The TMC chairperson is contesting the bypoll as she has to get elected to the state assembly within six months of taking charge as chief minister on May 5.
Mamata has been trying to woo members of the sizeable (about 40% of the population) non-Bengali communities in the area. “Everyone may have different religions, but the colour of our blood is the same. Bhabanipur represents Bengal. Here all of us stay together. Let’s protect Hindustan,” she told them.
TMC national general secretary Abhishek Banerjee too will have a special meeting with the non-Bengali locals on Saturday.
Are people on the ground really responding to this campaign? The lanes of Bhabanipur have the answer.
The gurdwara where Mamata went is one of the most important ones of Kolkata and a large number of people come here daily.
Harmendar Singh, who is a regular visitor there, said, “She has always been by our side. She has supported the farmers’ movement. We will definitely support her. She is our daughter.”
TMC’s Sovandeb Chatterjee, who won the Bhabanipur seat in the assembly polls and has now vacated it so Mamata can contest, told News18, “Mamata is not going to temples and mosques now. She has always done this. But as the poll campaign has started, it’s good that she is going everywhere, and her personal touch definitely means a lot.”
BJP candidate for the seat Priyanka Tibrewal, however, sees this as a course correction. “Everyone should thank the BJP. At least now, they are going to temples too,” she said. “But this won’t help. People understand everything, that this is an election stunt.”

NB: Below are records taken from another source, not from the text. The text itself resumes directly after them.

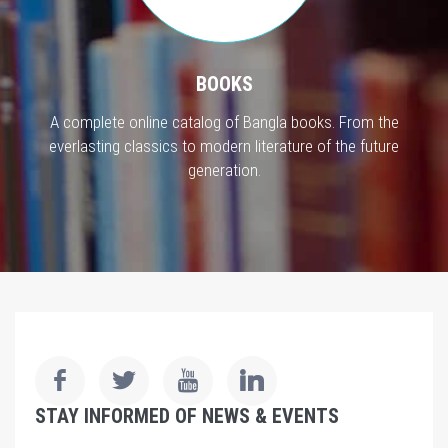
BOOKS
A complete online catalog of Bangla books. From the
everlasting classics to modern literature of the future
generation.
STAY INFORMED OF NEWS & EVENTS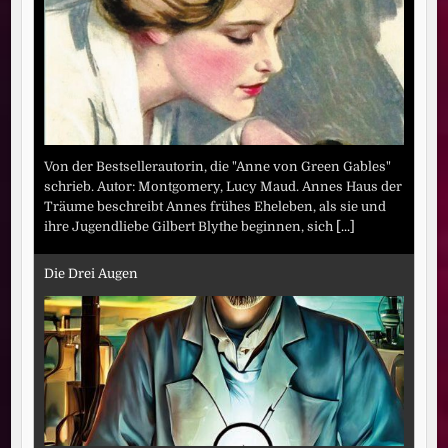
Von der Bestsellerautorin, die "Anne von Green Gables"
schrieb. Autor: Montgomery, Lucy Maud. Annes Haus der
Träume beschreibt Annes frühes Eheleben, als sie und
ihre Jugendliebe Gilbert Blythe beginnen, sich
[...]
Die Drei Augen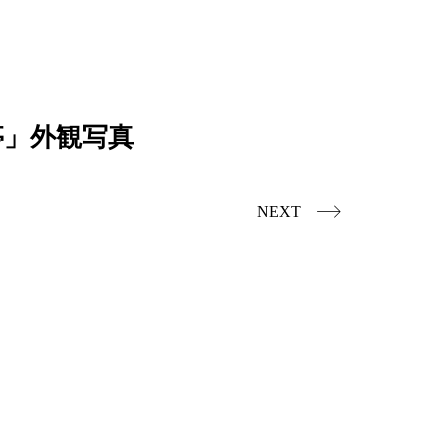
亭」外観写真
NEXT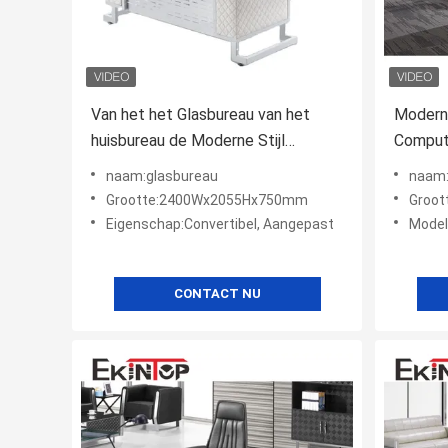
Van het het Glasbureau van het
Modern
huisbureau de Moderne Stijl
Compute
Convertibel voor Officeworks-SGS
Schrijv
naam:glasbureau
naam:
Certificaat
2400x
Grootte:2400Wx2055Hx750mm
Groot
Eigenschap:Convertibel, Aangepast
Mode
CONTACT NU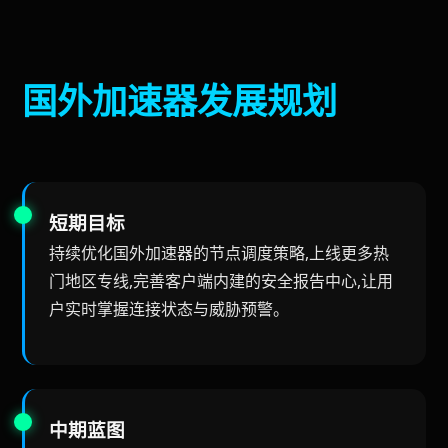
国外加速器发展规划
短期目标
持续优化国外加速器的节点调度策略,上线更多热
门地区专线,完善客户端内建的安全报告中心,让用
户实时掌握连接状态与威胁预警。
中期蓝图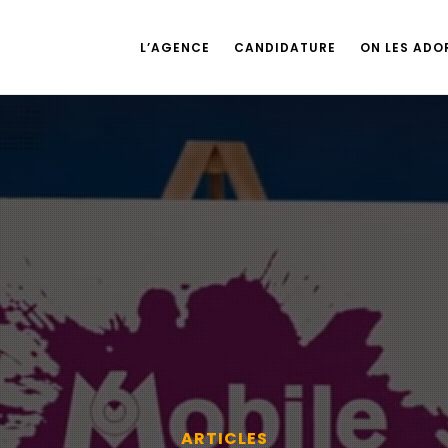
L’AGENCE
CANDIDATURE
ON LES ADOR
ARTICLES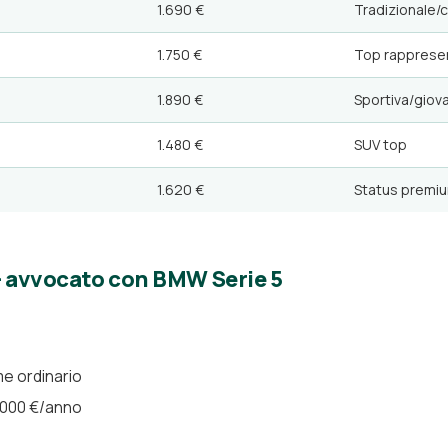
1.690 €
Tradizionale/c
1.750 €
Top rapprese
1.890 €
Sportiva/giov
1.480 €
SUV top
1.620 €
Status premi
— avvocato con BMW Serie 5
me ordinario
0.000 €/anno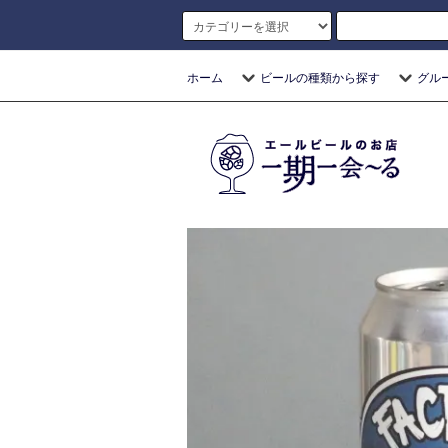
ホーム
ビールの種類から探す
グル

Some locals had gathered at a tea shop near Mamata’s residence in the area. “All of us live together here. We have unity in diversity. That’s why we will vote for Didi (Mamata),” they said. “She is already the chief minister.”

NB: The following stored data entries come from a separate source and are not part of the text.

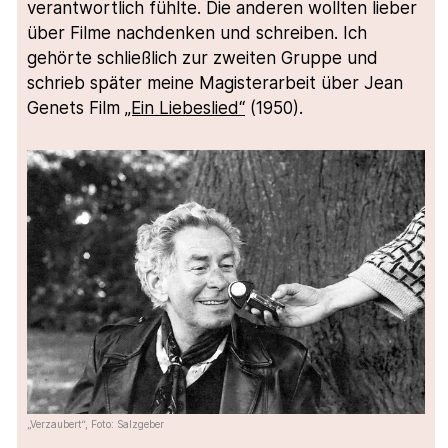
verantwortlich fühlte. Die anderen wollten lieber
über Filme nachdenken und schreiben. Ich
gehörte schließlich zur zweiten Gruppe und
schrieb später meine Magisterarbeit über Jean
Genets Film
„Ein Liebeslied“
(1950).
„Verzaubert“, Foto: Salzgeber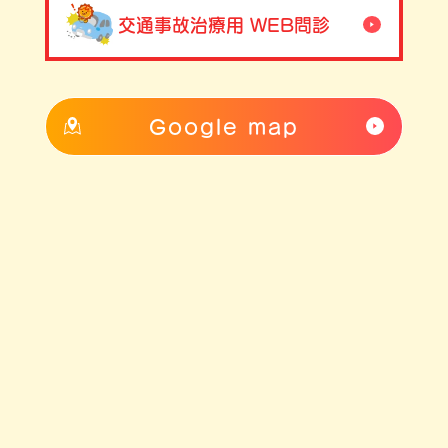
交通事故治療用 WEB問診
Google map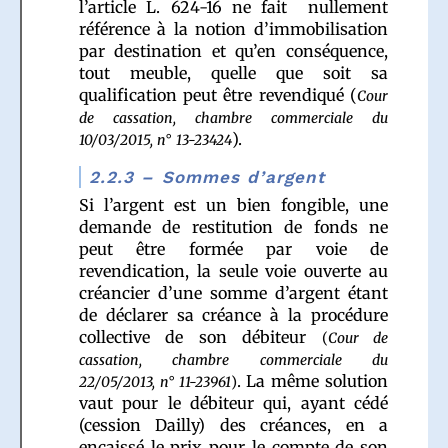
l’article L. 624-16 ne fait nullement
référence à la notion d’immobilisation
par destination et qu’en conséquence,
tout meuble, quelle que soit sa
qualification peut être revendiqué (
Cour
de cassation, chambre commerciale du
).
10/03/2015, n° 13-23424
2.2.3 – Sommes d’argent
Si l’argent est un bien fongible, une
demande de restitution de fonds ne
peut être formée par voie de
revendication, la seule voie ouverte au
créancier d’une somme d’argent étant
de déclarer sa créance à la procédure
collective de son débiteur
(
Cour de
cassation, chambre commerciale du
. La même solution
22/05/2013, n° 11-23961
)
vaut pour le débiteur qui, ayant cédé
(cession Dailly) des créances, en a
encaissé le prix pour le compte de son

Out of the eight wards in the Bhabanipur assembly constituency, ward number 70 is a cause of concern for Trinamool. This is where the party kept trailing in the last couple of elections. In this year’s assembly polls, TMC’s Sovandeb Chatterjee trailed in this ward by 2,092 votes.
Many people from Odisha settled down here long back. That’s why this area is called Odia Para. The distinctive feature of this ward is that it has slums and also skyscrapers.
TMC ward leader Santosh Lal said “This ward is full of a non-Bengali population. We get the votes of the slum dwellers. But the high-rises mostly consist of Gujaratis. We don’t get votes from there. But this time we will, as we are putting in every effort.”
Roshni Mulani, a second-year graduation student and resident of the place, said, “Chances here are fifty-fifty. The Gujaratis are tilted towards PM Narendra Modi. They generally vote for him. But the Bengal government has been formed. So which way it will go is difficult to say.”